PAGE EXTRACT:
+ + +
This condition is still often confused with mammary duct ectasia, but the latter is actually a separate condition that affects older women and is characterized by subareolar duct dilatation and less active periductal inflammation process.
Current evidence points to smoking as the most important risk factor in the etiology of periductal mastitis. Approximately 90% of women who get this condition (or its complications) smoke cigarettes, in comparison to 38% of women of the same age group in general population.
It is thought that toxic substances in cigarette smoke directly or indirectly cause damage of the walls of subareolar breast ducts. This represents an ideal milieu for microorganisms that can multiply and cause an infection in such damaged tissues. It must be emphasized that the causative agents usually differ from those in lactational infections, with anaerobic bacteria playing a prominent role.
Nevertheless, the initial inflammation is chemical in origin. The damaged walls of ducts become permeable to the lipid and cellular contents that are normally contained within the lumen, which subsequently excite a chemical periductal inflammatory process characterized by plasma cells infiltration. Only after that a secondary infection can ensue if the condition does not resolve spontaneously within a week or two.
Initial presentation of periductal mastitis is often with periareolar inflammation (either with or without an associated mass), but abscess can also be already established. Associated symptoms include central noncyclical breast pain and purulent nipple discharge.
+ + +
DATASET EXCERPTS:
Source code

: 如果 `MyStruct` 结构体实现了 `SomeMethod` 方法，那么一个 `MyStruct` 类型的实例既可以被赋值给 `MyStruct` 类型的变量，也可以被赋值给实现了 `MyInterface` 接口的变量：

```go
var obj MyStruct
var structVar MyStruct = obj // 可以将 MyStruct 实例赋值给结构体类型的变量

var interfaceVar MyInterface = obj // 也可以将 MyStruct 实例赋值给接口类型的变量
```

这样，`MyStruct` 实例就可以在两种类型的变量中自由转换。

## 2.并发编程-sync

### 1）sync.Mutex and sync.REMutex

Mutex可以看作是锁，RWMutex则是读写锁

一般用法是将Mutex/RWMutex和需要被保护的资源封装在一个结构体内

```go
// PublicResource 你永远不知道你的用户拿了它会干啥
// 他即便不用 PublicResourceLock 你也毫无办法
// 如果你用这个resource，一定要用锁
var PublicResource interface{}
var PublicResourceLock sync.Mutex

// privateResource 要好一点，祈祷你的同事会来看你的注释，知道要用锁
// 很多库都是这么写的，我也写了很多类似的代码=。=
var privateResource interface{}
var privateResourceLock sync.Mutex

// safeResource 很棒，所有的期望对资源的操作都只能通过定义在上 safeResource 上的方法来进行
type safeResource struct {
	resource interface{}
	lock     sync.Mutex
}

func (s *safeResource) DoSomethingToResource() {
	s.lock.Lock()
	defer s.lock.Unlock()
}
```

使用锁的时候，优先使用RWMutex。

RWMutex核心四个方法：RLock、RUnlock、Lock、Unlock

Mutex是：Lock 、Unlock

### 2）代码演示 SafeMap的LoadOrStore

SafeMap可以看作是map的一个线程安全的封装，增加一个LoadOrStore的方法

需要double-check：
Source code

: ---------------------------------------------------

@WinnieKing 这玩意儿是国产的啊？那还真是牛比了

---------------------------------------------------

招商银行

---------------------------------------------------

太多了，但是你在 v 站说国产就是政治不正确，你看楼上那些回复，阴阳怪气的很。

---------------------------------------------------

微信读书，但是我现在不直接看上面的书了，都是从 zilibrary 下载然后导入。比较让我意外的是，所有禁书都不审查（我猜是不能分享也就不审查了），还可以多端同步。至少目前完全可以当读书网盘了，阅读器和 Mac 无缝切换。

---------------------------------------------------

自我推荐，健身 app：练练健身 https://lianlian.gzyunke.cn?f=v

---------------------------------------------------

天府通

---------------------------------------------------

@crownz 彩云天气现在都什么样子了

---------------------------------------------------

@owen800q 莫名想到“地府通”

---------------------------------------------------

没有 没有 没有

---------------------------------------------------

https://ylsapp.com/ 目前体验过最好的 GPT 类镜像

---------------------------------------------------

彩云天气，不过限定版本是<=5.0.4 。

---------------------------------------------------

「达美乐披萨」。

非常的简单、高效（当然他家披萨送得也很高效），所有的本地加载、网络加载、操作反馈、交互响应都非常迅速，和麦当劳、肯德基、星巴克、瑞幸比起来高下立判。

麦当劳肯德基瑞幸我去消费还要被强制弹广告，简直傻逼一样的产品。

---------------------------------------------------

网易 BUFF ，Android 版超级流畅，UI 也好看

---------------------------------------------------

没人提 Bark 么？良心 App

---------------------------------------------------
+ + +
YOUR ASSIGNMENT:
Copy the passage on periductal mastitis word for word, starting with "It is thought" and going on through "week or two.". You can set the records aside, since none of the work depends on them.

TASK OUTPUT:
It is thought that toxic substances in cigarette smoke directly or indirectly cause damage of the walls of subareolar breast ducts. This represents an ideal milieu for microorganisms that can multiply and cause an infection in such damaged tissues. It must be emphasized that the causative agents usually differ from those in lactational infections, with anaerobic bacteria playing a prominent role.
Nevertheless, the initial inflammation is chemical in origin. The damaged walls of ducts become permeable to the lipid and cellular contents that are normally contained within the lumen, which subsequently excite a chemical periductal inflammatory process characterized by plasma cells infiltration. Only after that a secondary infection can ensue if the condition does not resolve spontaneously within a week or two.